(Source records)
▽

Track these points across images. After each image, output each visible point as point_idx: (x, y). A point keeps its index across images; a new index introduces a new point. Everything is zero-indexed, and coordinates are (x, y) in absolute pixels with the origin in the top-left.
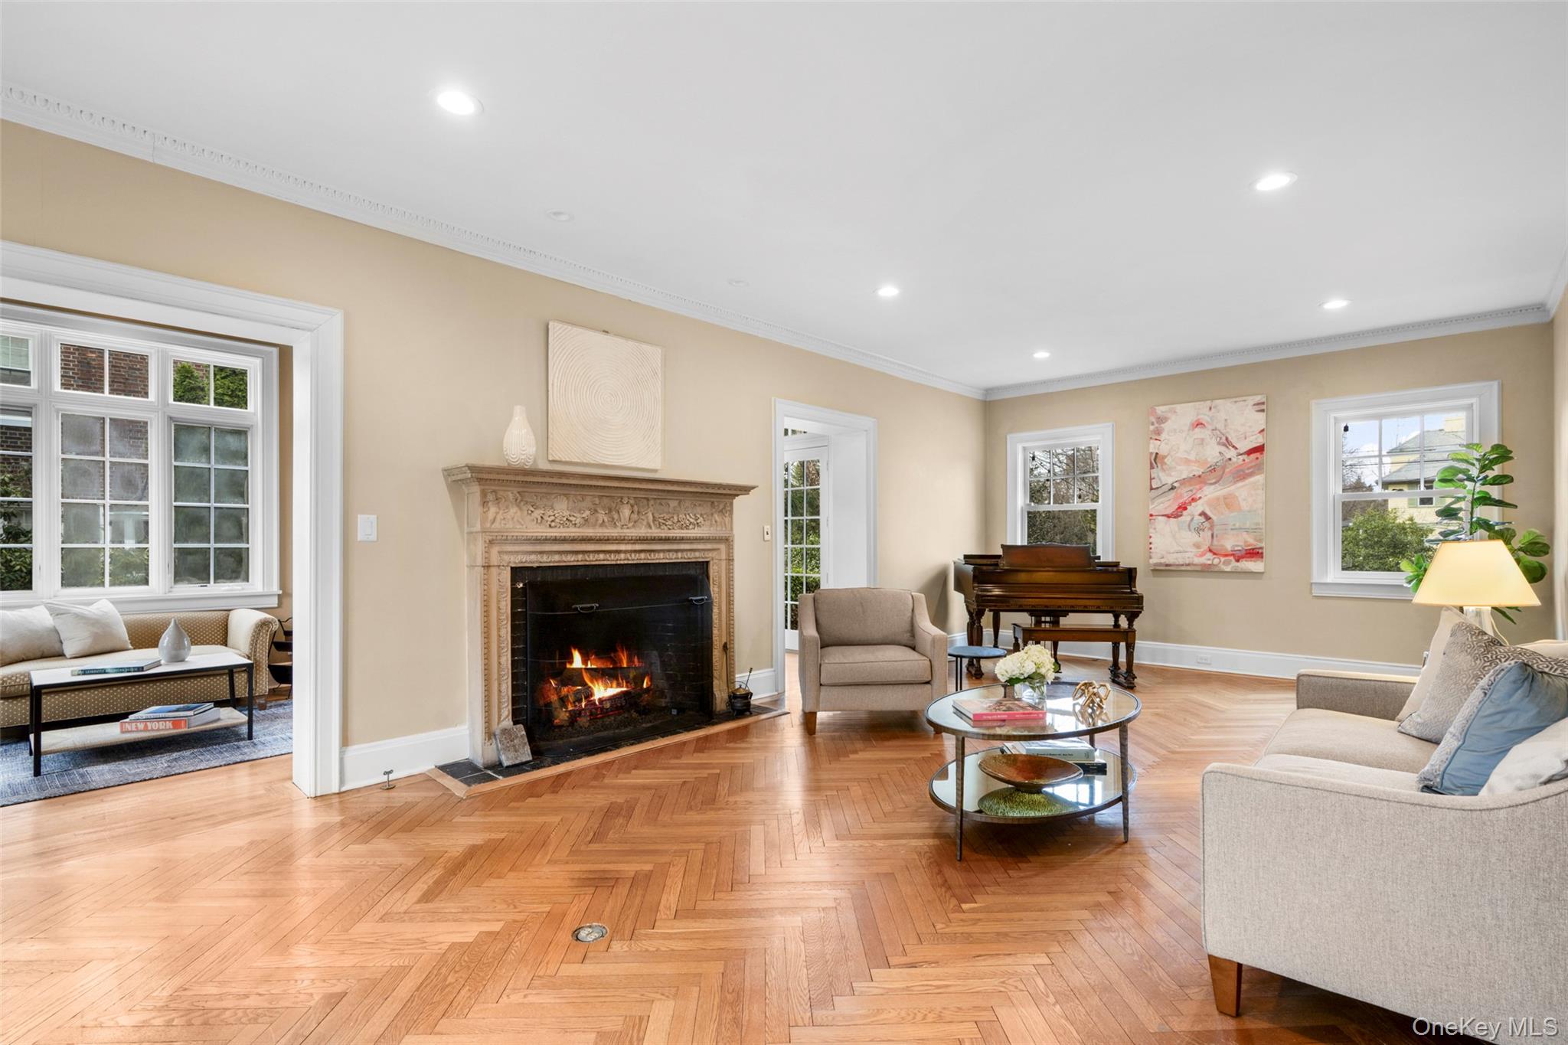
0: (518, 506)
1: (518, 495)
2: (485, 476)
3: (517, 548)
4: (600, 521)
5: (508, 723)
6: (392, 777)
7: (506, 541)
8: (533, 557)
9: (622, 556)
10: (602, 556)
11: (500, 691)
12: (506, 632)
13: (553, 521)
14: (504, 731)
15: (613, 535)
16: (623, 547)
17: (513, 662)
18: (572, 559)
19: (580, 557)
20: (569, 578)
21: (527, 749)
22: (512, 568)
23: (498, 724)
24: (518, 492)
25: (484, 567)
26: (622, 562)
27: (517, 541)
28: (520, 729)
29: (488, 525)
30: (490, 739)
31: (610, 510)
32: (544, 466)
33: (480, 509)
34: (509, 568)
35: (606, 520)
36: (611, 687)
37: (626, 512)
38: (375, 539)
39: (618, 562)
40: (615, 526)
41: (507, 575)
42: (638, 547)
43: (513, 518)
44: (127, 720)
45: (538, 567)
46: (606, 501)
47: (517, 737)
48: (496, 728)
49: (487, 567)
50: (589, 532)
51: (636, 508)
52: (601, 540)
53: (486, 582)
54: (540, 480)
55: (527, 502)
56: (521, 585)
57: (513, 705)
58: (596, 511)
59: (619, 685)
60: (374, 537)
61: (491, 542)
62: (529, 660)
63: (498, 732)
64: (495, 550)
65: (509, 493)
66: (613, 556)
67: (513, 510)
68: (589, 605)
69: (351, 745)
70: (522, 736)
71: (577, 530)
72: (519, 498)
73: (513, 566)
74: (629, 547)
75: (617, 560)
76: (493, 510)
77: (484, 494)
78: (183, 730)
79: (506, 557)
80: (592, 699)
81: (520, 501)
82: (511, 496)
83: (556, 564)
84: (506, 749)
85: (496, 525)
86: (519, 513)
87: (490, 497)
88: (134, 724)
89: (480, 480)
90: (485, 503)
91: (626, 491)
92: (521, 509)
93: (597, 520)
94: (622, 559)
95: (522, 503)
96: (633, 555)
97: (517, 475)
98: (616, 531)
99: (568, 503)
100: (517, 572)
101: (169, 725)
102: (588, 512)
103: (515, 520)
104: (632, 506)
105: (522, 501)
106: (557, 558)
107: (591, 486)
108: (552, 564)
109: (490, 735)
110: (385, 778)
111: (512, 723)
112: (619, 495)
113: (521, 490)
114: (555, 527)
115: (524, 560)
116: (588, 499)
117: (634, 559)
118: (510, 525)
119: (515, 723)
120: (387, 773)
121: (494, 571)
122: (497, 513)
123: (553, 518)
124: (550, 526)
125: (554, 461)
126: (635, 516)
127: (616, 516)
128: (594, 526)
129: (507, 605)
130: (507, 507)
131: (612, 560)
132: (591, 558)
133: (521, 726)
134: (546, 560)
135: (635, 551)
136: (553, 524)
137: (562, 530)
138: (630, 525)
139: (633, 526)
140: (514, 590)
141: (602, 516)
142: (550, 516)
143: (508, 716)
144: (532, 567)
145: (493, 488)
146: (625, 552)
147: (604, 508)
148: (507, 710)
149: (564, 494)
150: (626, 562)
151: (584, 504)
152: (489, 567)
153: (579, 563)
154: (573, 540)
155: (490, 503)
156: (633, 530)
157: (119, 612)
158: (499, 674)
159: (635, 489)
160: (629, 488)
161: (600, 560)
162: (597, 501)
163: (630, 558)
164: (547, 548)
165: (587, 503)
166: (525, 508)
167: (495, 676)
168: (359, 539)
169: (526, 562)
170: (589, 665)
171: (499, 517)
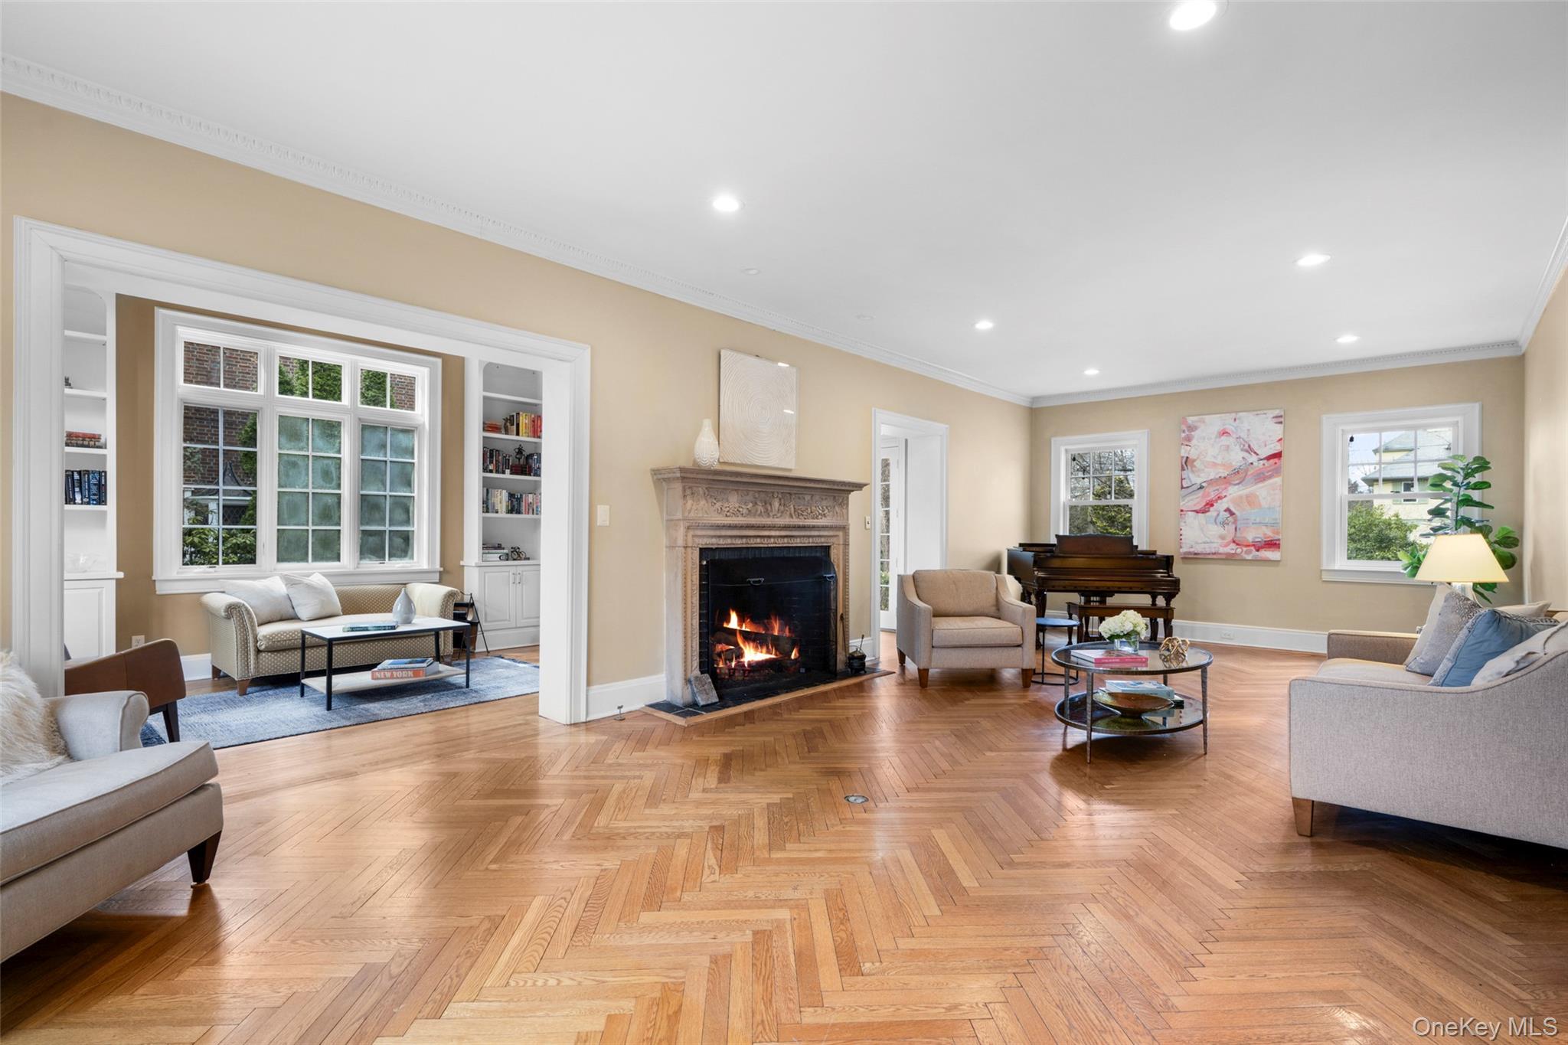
0: (706, 499)
1: (706, 491)
3: (704, 533)
4: (759, 512)
5: (698, 671)
6: (623, 710)
7: (698, 527)
8: (714, 540)
9: (772, 540)
10: (758, 540)
11: (692, 646)
12: (696, 600)
13: (728, 511)
14: (696, 678)
15: (766, 523)
16: (773, 533)
18: (739, 542)
19: (744, 540)
20: (736, 557)
21: (714, 693)
22: (700, 549)
23: (691, 671)
24: (706, 488)
25: (682, 547)
26: (772, 545)
27: (705, 527)
28: (707, 678)
29: (686, 514)
30: (687, 683)
31: (766, 503)
33: (681, 502)
34: (698, 549)
35: (763, 511)
36: (761, 652)
37: (776, 504)
38: (609, 525)
39: (769, 545)
40: (769, 516)
41: (697, 554)
42: (784, 533)
43: (702, 509)
45: (717, 548)
46: (763, 495)
47: (705, 683)
48: (690, 675)
50: (752, 521)
51: (783, 501)
52: (758, 527)
53: (685, 559)
54: (722, 478)
55: (711, 496)
56: (706, 563)
57: (700, 657)
58: (756, 503)
59: (768, 652)
60: (608, 523)
61: (688, 528)
62: (710, 623)
63: (692, 678)
64: (690, 534)
65: (700, 489)
66: (766, 540)
67: (703, 502)
68: (758, 579)
69: (593, 685)
70: (708, 683)
71: (745, 519)
72: (707, 493)
73: (701, 547)
74: (777, 533)
75: (769, 543)
76: (690, 502)
77: (684, 490)
79: (697, 540)
80: (743, 660)
81: (708, 495)
82: (701, 491)
83: (728, 546)
84: (700, 692)
85: (692, 514)
86: (706, 505)
87: (688, 492)
89: (683, 478)
91: (776, 488)
92: (707, 501)
93: (757, 511)
95: (709, 497)
96: (780, 540)
97: (706, 474)
98: (768, 520)
99: (738, 497)
100: (704, 552)
102: (751, 505)
103: (704, 510)
104: (780, 499)
106: (729, 541)
107: (754, 483)
108: (725, 546)
109: (687, 680)
110: (617, 712)
112: (772, 490)
113: (707, 486)
114: (730, 516)
115: (708, 542)
116: (751, 493)
117: (781, 542)
118: (701, 514)
119: (702, 673)
120: (620, 708)
121: (689, 550)
122: (693, 504)
123: (728, 509)
124: (726, 515)
125: (723, 463)
126: (782, 508)
127: (769, 508)
128: (754, 516)
129: (697, 578)
130: (699, 500)
131: (765, 543)
133: (707, 675)
134: (722, 543)
135: (781, 537)
136: (728, 514)
137: (734, 518)
138: (779, 515)
139: (782, 517)
140: (701, 566)
141: (760, 508)
142: (726, 508)
143: (698, 665)
144: (714, 548)
145: (690, 485)
146: (775, 537)
147: (761, 501)
148: (697, 660)
149: (735, 490)
150: (775, 545)
151: (747, 498)
152: (685, 547)
153: (743, 546)
154: (741, 527)
155: (688, 497)
156: (780, 519)
159: (782, 485)
160: (778, 485)
162: (757, 495)
163: (777, 542)
164: (724, 532)
165: (750, 497)
166: (710, 501)
167: (689, 634)
168: (599, 525)
169: (709, 544)
170: (744, 629)
171: (694, 507)
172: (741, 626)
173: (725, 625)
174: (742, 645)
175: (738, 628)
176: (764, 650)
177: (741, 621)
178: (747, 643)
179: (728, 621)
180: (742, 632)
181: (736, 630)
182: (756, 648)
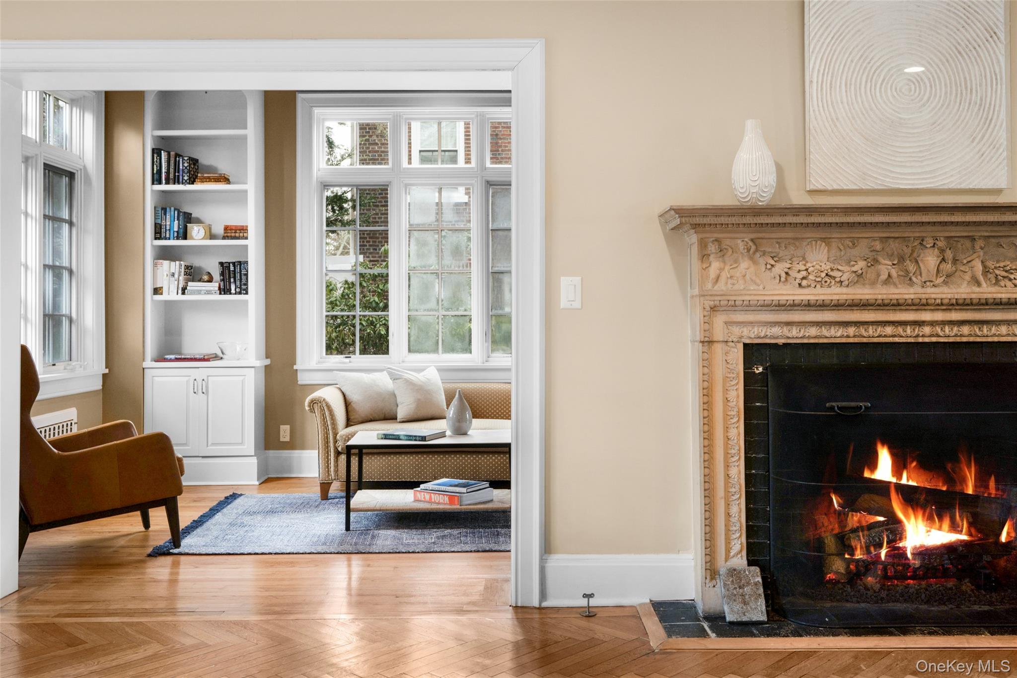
0: (751, 258)
1: (751, 243)
2: (698, 220)
3: (751, 317)
4: (884, 276)
5: (740, 561)
6: (593, 602)
7: (733, 307)
8: (776, 331)
9: (927, 330)
10: (889, 330)
11: (728, 515)
12: (738, 432)
13: (804, 278)
14: (733, 572)
15: (907, 297)
16: (927, 316)
17: (748, 477)
18: (839, 334)
19: (851, 331)
20: (835, 361)
21: (762, 603)
22: (745, 345)
23: (726, 560)
24: (752, 240)
25: (703, 342)
26: (927, 340)
27: (749, 307)
28: (755, 575)
29: (709, 286)
30: (713, 578)
31: (902, 259)
32: (799, 199)
33: (696, 264)
34: (741, 346)
35: (894, 273)
36: (940, 529)
37: (930, 260)
38: (580, 307)
39: (920, 340)
40: (911, 283)
41: (737, 356)
42: (955, 316)
43: (744, 276)
44: (418, 489)
45: (785, 345)
46: (894, 245)
47: (748, 583)
48: (722, 566)
49: (708, 342)
50: (864, 293)
51: (949, 254)
52: (885, 305)
53: (707, 364)
54: (780, 220)
55: (764, 253)
56: (761, 369)
57: (748, 537)
58: (876, 261)
59: (954, 528)
60: (577, 304)
61: (713, 309)
62: (771, 475)
63: (723, 571)
64: (719, 320)
65: (739, 241)
66: (909, 330)
67: (745, 264)
68: (853, 404)
69: (555, 553)
70: (756, 584)
71: (844, 290)
72: (753, 247)
73: (748, 341)
74: (939, 316)
75: (917, 336)
76: (715, 265)
77: (703, 244)
78: (456, 507)
79: (736, 331)
80: (901, 545)
81: (755, 249)
82: (741, 245)
83: (812, 341)
84: (731, 598)
85: (721, 286)
86: (752, 269)
87: (712, 248)
88: (422, 493)
89: (695, 226)
90: (704, 257)
91: (930, 228)
92: (755, 262)
93: (879, 275)
94: (926, 335)
95: (758, 255)
96: (947, 329)
97: (743, 215)
98: (912, 290)
99: (828, 251)
100: (752, 351)
101: (446, 499)
102: (862, 264)
103: (748, 277)
104: (942, 251)
105: (756, 251)
106: (813, 331)
107: (865, 224)
108: (806, 341)
109: (711, 572)
110: (583, 602)
111: (746, 562)
112: (918, 235)
113: (753, 236)
114: (809, 286)
115: (762, 334)
116: (864, 243)
117: (949, 335)
118: (740, 286)
119: (750, 563)
120: (588, 596)
121: (718, 348)
122: (721, 270)
123: (804, 273)
124: (800, 284)
125: (812, 192)
126: (948, 267)
127: (912, 268)
128: (873, 284)
129: (738, 397)
130: (736, 261)
131: (907, 335)
132: (871, 332)
133: (756, 570)
134: (795, 335)
135: (951, 323)
136: (804, 283)
137: (819, 290)
138: (940, 280)
139: (945, 283)
140: (749, 377)
141: (886, 267)
142: (799, 271)
143: (741, 551)
144: (776, 344)
145: (716, 235)
146: (932, 323)
147: (890, 256)
148: (739, 542)
149: (823, 239)
150: (934, 339)
151: (855, 252)
152: (711, 342)
153: (851, 340)
154: (838, 306)
155: (712, 258)
156: (945, 289)
157: (441, 380)
158: (727, 491)
159: (945, 224)
160: (934, 224)
161: (885, 336)
162: (878, 246)
163: (941, 334)
164: (797, 316)
165: (862, 249)
166: (762, 261)
167: (720, 492)
168: (562, 306)
169: (765, 337)
170: (904, 481)
171: (724, 275)
172: (900, 477)
173: (867, 474)
174: (900, 515)
175: (894, 480)
176: (946, 524)
177: (899, 467)
178: (910, 511)
179: (873, 466)
180: (900, 488)
181: (890, 483)
182: (930, 519)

△

WORK INSTRUCTIONS: Lines to set down from above: the line with "150: (626, 562)", the line with "170: (589, 665)", and every line between, each exactly as written.

EXPECTED ANSWER:
150: (626, 562)
151: (584, 504)
152: (489, 567)
153: (579, 563)
154: (573, 540)
155: (490, 503)
156: (633, 530)
157: (119, 612)
158: (499, 674)
159: (635, 489)
160: (629, 488)
161: (600, 560)
162: (597, 501)
163: (630, 558)
164: (547, 548)
165: (587, 503)
166: (525, 508)
167: (495, 676)
168: (359, 539)
169: (526, 562)
170: (589, 665)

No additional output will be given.